Cela vous étonne de m’entendre parler ainsi, moi qui ne crois guère à rien. Et pourtant j’ai vu un miracle ! Je l’ai vu, dis-je, vu, de mes propres yeux vu, ce qui s’appelle vu.
En ai-je été fort surpris ? non pas ; car si je ne crois point à vos croyances, je crois à la foi, et je sais qu’elle transporte les montagnes. Je pourrais citer bien des exemples ; mais je vous indignerais et je m’exposerais aussi à amoindrir l’effet de mon histoire.

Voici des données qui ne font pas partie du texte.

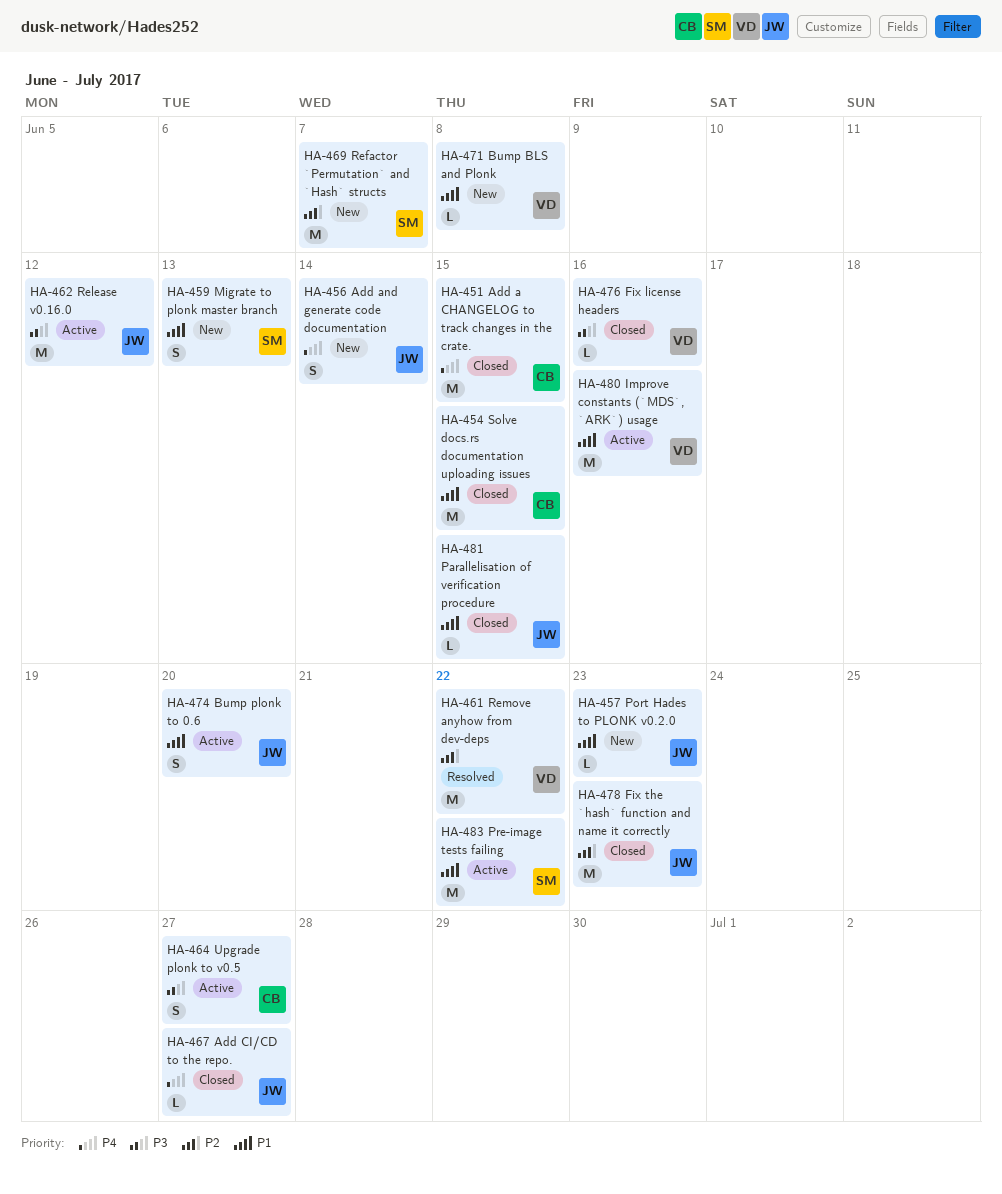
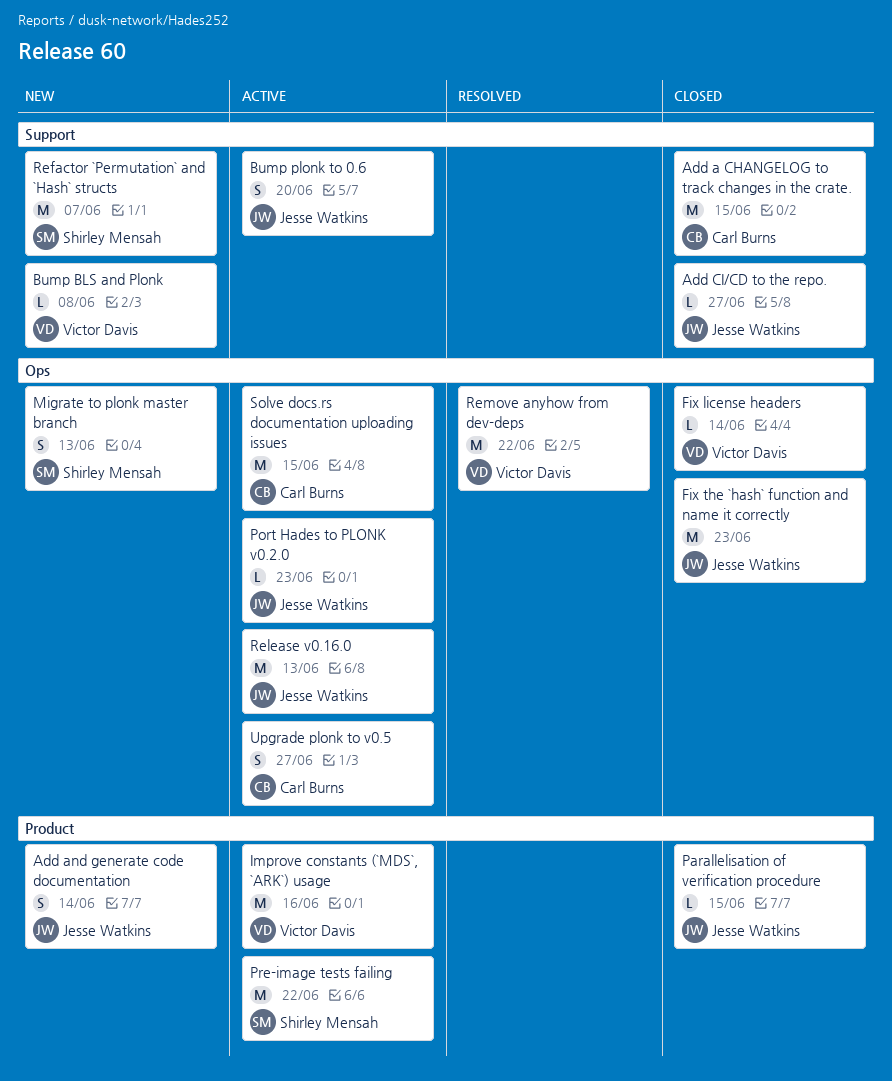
Fix license headers, due: Jun 16 -> Jun 14
Port Hades to PLONK v0.2.0, status: New -> Active
Release v0.16.0, due: Jun 12 -> Jun 13
Solve docs.rs documentation uploading issues, status: Closed -> Active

Je vous avouerai d’abord que si je n’ai pas été fort convaincu et converti par ce que j’ai vu, j’ai été du moins fort ému, et je vais tâcher de vous dire la chose naïvement, comme si j’avais une crédulité d’Auvergnat.
J’étais alors médecin de campagne, habitant le bourg de Rolleville, en pleine Normandie.
L’hiver, cette année-là, fut terrible. Dès la fin de novembre, les neiges arrivèrent après une semaine de gelées. On voyait de loin les gros nuages venir du nord ; et la blanche descente des flocons commença.
En une nuit, toute la plaine fut ensevelie.
Les fermes, isolées dans leurs cours carrées, derrière leurs rideaux de grands arbres poudrés de frimas, semblaient s’endormir sous l’accumulation de cette mousse épaisse et légère.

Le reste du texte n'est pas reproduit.